REQUEST: Among the lines of data below, reproduce only those from the one with "It contains a" through the one with "Bidirectional WDM is", exactly as they stand, both ends included.
-- INFORMATION follows --
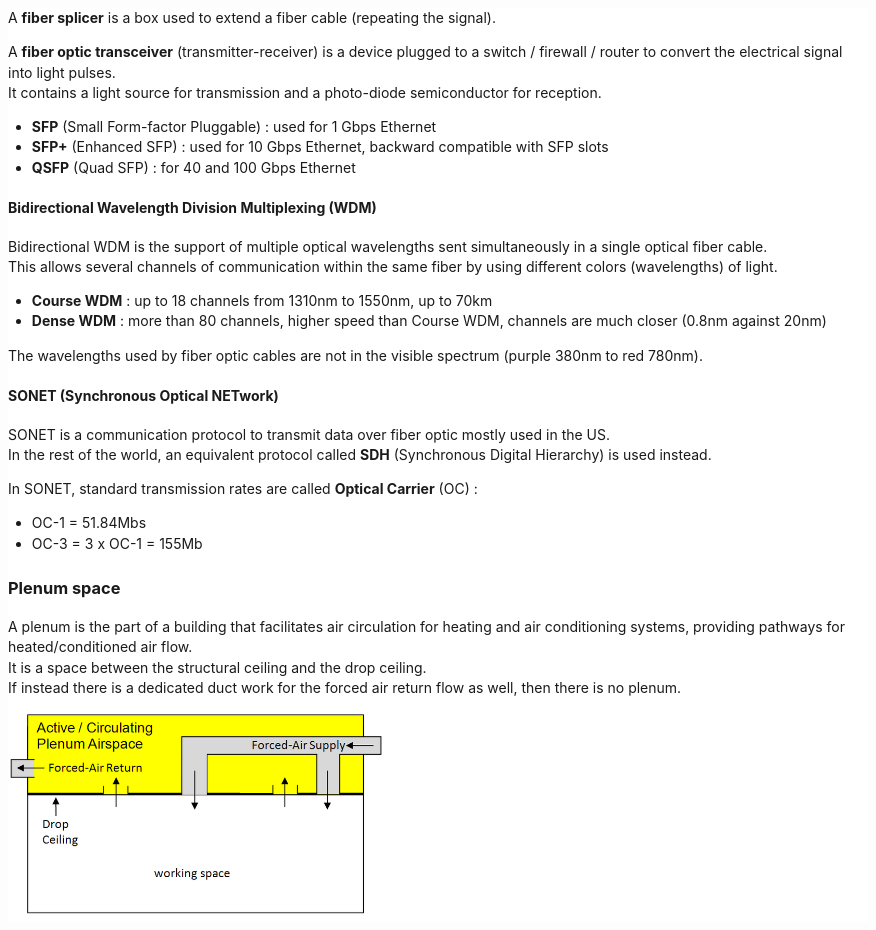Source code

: A **fiber splicer** is a box used to extend a fiber cable (repeating the signal).  

A **fiber optic transceiver** (transmitter-receiver) is a device plugged to a switch / firewall / router to convert the electrical signal into light pulses.  
It contains a light source for transmission and a photo-diode semiconductor for reception.  
- **SFP** (Small Form-factor Pluggable) : used for 1 Gbps Ethernet
- **SFP+** (Enhanced SFP) : used for 10 Gbps Ethernet, backward compatible with SFP slots
- **QSFP** (Quad SFP) : for 40 and 100 Gbps Ethernet


#### Bidirectional Wavelength Division Multiplexing (WDM)

Bidirectional WDM is the support of multiple optical wavelengths sent simultaneously in a single optical fiber cable.  
This allows several channels of communication within the same fiber by using different colors (wavelengths) of light.

- **Course WDM** : up to 18 channels from 1310nm to 1550nm, up to 70km
- **Dense WDM** : more than 80 channels, higher speed than Course WDM, channels are much closer (0.8nm against 20nm)

The wavelengths used by fiber optic cables are not in the visible spectrum (purple 380nm to red 780nm).


#### SONET (Synchronous Optical NETwork)

SONET is a communication protocol to transmit data over fiber optic mostly used in the US.  
In the rest of the world, an equivalent protocol called **SDH** (Synchronous Digital Hierarchy) is used instead.

In SONET, standard transmission rates are called **Optical Carrier** (OC) :
- OC-1 = 51.84Mbs
- OC-3 = 3 x OC-1 = 155Mb


### Plenum space

A plenum is the part of a building that facilitates air circulation for heating and air conditioning systems, providing pathways for heated/conditioned air flow.   
It is a space between the structural ceiling and the drop ceiling.  
If instead there is a dedicated duct work for the forced air return flow as well, then there is no plenum. 

<div style="display: flex;">
    <img src="../images/plenum.png" alt="Plenum" style="width: 45%;" />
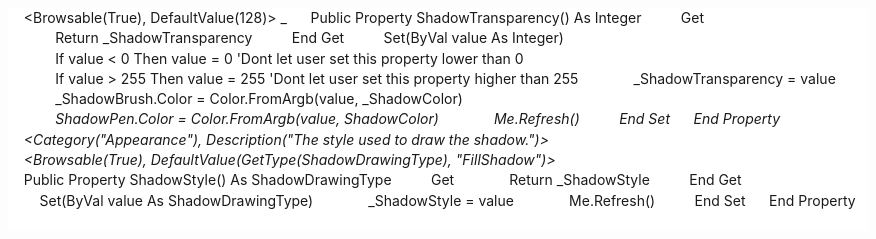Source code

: &nbsp;&nbsp;&nbsp;&nbsp;&lt;Browsable(<span class="visualBasic__keyword">True</span>),&nbsp;DefaultValue(<span class="visualBasic__number">128</span>)&gt;&nbsp;_&nbsp;
&nbsp;&nbsp;&nbsp;&nbsp;<span class="visualBasic__keyword">Public</span>&nbsp;<span class="visualBasic__keyword">Property</span>&nbsp;ShadowTransparency()&nbsp;<span class="visualBasic__keyword">As</span>&nbsp;<span class="visualBasic__keyword">Integer</span>&nbsp;
&nbsp;&nbsp;&nbsp;&nbsp;&nbsp;&nbsp;&nbsp;&nbsp;<span class="visualBasic__keyword">Get</span>&nbsp;
&nbsp;&nbsp;&nbsp;&nbsp;&nbsp;&nbsp;&nbsp;&nbsp;&nbsp;&nbsp;&nbsp;&nbsp;<span class="visualBasic__keyword">Return</span>&nbsp;_ShadowTransparency&nbsp;
&nbsp;&nbsp;&nbsp;&nbsp;&nbsp;&nbsp;&nbsp;&nbsp;<span class="visualBasic__keyword">End</span>&nbsp;<span class="visualBasic__keyword">Get</span>&nbsp;
&nbsp;&nbsp;&nbsp;&nbsp;&nbsp;&nbsp;&nbsp;&nbsp;<span class="visualBasic__keyword">Set</span>(<span class="visualBasic__keyword">ByVal</span>&nbsp;value&nbsp;<span class="visualBasic__keyword">As</span>&nbsp;<span class="visualBasic__keyword">Integer</span>)&nbsp;
&nbsp;&nbsp;&nbsp;&nbsp;&nbsp;&nbsp;&nbsp;&nbsp;&nbsp;&nbsp;&nbsp;&nbsp;<span class="visualBasic__keyword">If</span>&nbsp;value&nbsp;&lt;&nbsp;<span class="visualBasic__number">0</span>&nbsp;<span class="visualBasic__keyword">Then</span>&nbsp;value&nbsp;=&nbsp;<span class="visualBasic__number">0</span>&nbsp;<span class="visualBasic__com">'Dont&nbsp;let&nbsp;user&nbsp;set&nbsp;this&nbsp;property&nbsp;lower&nbsp;than&nbsp;0</span>&nbsp;
&nbsp;&nbsp;&nbsp;&nbsp;&nbsp;&nbsp;&nbsp;&nbsp;&nbsp;&nbsp;&nbsp;&nbsp;<span class="visualBasic__keyword">If</span>&nbsp;value&nbsp;&gt;&nbsp;<span class="visualBasic__number">255</span>&nbsp;<span class="visualBasic__keyword">Then</span>&nbsp;value&nbsp;=&nbsp;<span class="visualBasic__number">255</span>&nbsp;<span class="visualBasic__com">'Dont&nbsp;let&nbsp;user&nbsp;set&nbsp;this&nbsp;property&nbsp;higher&nbsp;than&nbsp;255</span>&nbsp;
&nbsp;&nbsp;&nbsp;&nbsp;&nbsp;&nbsp;&nbsp;&nbsp;&nbsp;&nbsp;&nbsp;&nbsp;_ShadowTransparency&nbsp;=&nbsp;value&nbsp;
&nbsp;&nbsp;&nbsp;&nbsp;&nbsp;&nbsp;&nbsp;&nbsp;&nbsp;&nbsp;&nbsp;&nbsp;_ShadowBrush.Color&nbsp;=&nbsp;Color.FromArgb(value,&nbsp;_ShadowColor)&nbsp;
&nbsp;&nbsp;&nbsp;&nbsp;&nbsp;&nbsp;&nbsp;&nbsp;&nbsp;&nbsp;&nbsp;&nbsp;_ShadowPen.Color&nbsp;=&nbsp;Color.FromArgb(value,&nbsp;_ShadowColor)&nbsp;
&nbsp;&nbsp;&nbsp;&nbsp;&nbsp;&nbsp;&nbsp;&nbsp;&nbsp;&nbsp;&nbsp;&nbsp;<span class="visualBasic__keyword">Me</span>.Refresh()&nbsp;
&nbsp;&nbsp;&nbsp;&nbsp;&nbsp;&nbsp;&nbsp;&nbsp;<span class="visualBasic__keyword">End</span>&nbsp;<span class="visualBasic__keyword">Set</span>&nbsp;
&nbsp;&nbsp;&nbsp;&nbsp;<span class="visualBasic__keyword">End</span>&nbsp;<span class="visualBasic__keyword">Property</span>&nbsp;
&nbsp;
&nbsp;&nbsp;&nbsp;&nbsp;&lt;Category(<span class="visualBasic__string">&quot;Appearance&quot;</span>),&nbsp;Description(<span class="visualBasic__string">&quot;The&nbsp;style&nbsp;used&nbsp;to&nbsp;draw&nbsp;the&nbsp;shadow.&quot;</span>)&gt;&nbsp;_&nbsp;
&nbsp;&nbsp;&nbsp;&nbsp;&lt;Browsable(<span class="visualBasic__keyword">True</span>),&nbsp;DefaultValue(<span class="visualBasic__keyword">GetType</span>(ShadowDrawingType),&nbsp;<span class="visualBasic__string">&quot;FillShadow&quot;</span>)&gt;&nbsp;_&nbsp;
&nbsp;&nbsp;&nbsp;&nbsp;<span class="visualBasic__keyword">Public</span>&nbsp;<span class="visualBasic__keyword">Property</span>&nbsp;ShadowStyle()&nbsp;<span class="visualBasic__keyword">As</span>&nbsp;ShadowDrawingType&nbsp;
&nbsp;&nbsp;&nbsp;&nbsp;&nbsp;&nbsp;&nbsp;&nbsp;<span class="visualBasic__keyword">Get</span>&nbsp;
&nbsp;&nbsp;&nbsp;&nbsp;&nbsp;&nbsp;&nbsp;&nbsp;&nbsp;&nbsp;&nbsp;&nbsp;<span class="visualBasic__keyword">Return</span>&nbsp;_ShadowStyle&nbsp;
&nbsp;&nbsp;&nbsp;&nbsp;&nbsp;&nbsp;&nbsp;&nbsp;<span class="visualBasic__keyword">End</span>&nbsp;<span class="visualBasic__keyword">Get</span>&nbsp;
&nbsp;&nbsp;&nbsp;&nbsp;&nbsp;&nbsp;&nbsp;&nbsp;<span class="visualBasic__keyword">Set</span>(<span class="visualBasic__keyword">ByVal</span>&nbsp;value&nbsp;<span class="visualBasic__keyword">As</span>&nbsp;ShadowDrawingType)&nbsp;
&nbsp;&nbsp;&nbsp;&nbsp;&nbsp;&nbsp;&nbsp;&nbsp;&nbsp;&nbsp;&nbsp;&nbsp;_ShadowStyle&nbsp;=&nbsp;value&nbsp;
&nbsp;&nbsp;&nbsp;&nbsp;&nbsp;&nbsp;&nbsp;&nbsp;&nbsp;&nbsp;&nbsp;&nbsp;<span class="visualBasic__keyword">Me</span>.Refresh()&nbsp;
&nbsp;&nbsp;&nbsp;&nbsp;&nbsp;&nbsp;&nbsp;&nbsp;<span class="visualBasic__keyword">End</span>&nbsp;<span class="visualBasic__keyword">Set</span>&nbsp;
&nbsp;&nbsp;&nbsp;&nbsp;<span class="visualBasic__keyword">End</span>&nbsp;<span class="visualBasic__keyword">Property</span>&nbsp;
&nbsp;
&nbsp;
-- INFORMATION concluded --
THE COMPLETED TASK:
It contains a light source for transmission and a photo-diode semiconductor for reception.  
- **SFP** (Small Form-factor Pluggable) : used for 1 Gbps Ethernet
- **SFP+** (Enhanced SFP) : used for 10 Gbps Ethernet, backward compatible with SFP slots
- **QSFP** (Quad SFP) : for 40 and 100 Gbps Ethernet


#### Bidirectional Wavelength Division Multiplexing (WDM)

Bidirectional WDM is the support of multiple optical wavelengths sent simultaneously in a single optical fiber cable.  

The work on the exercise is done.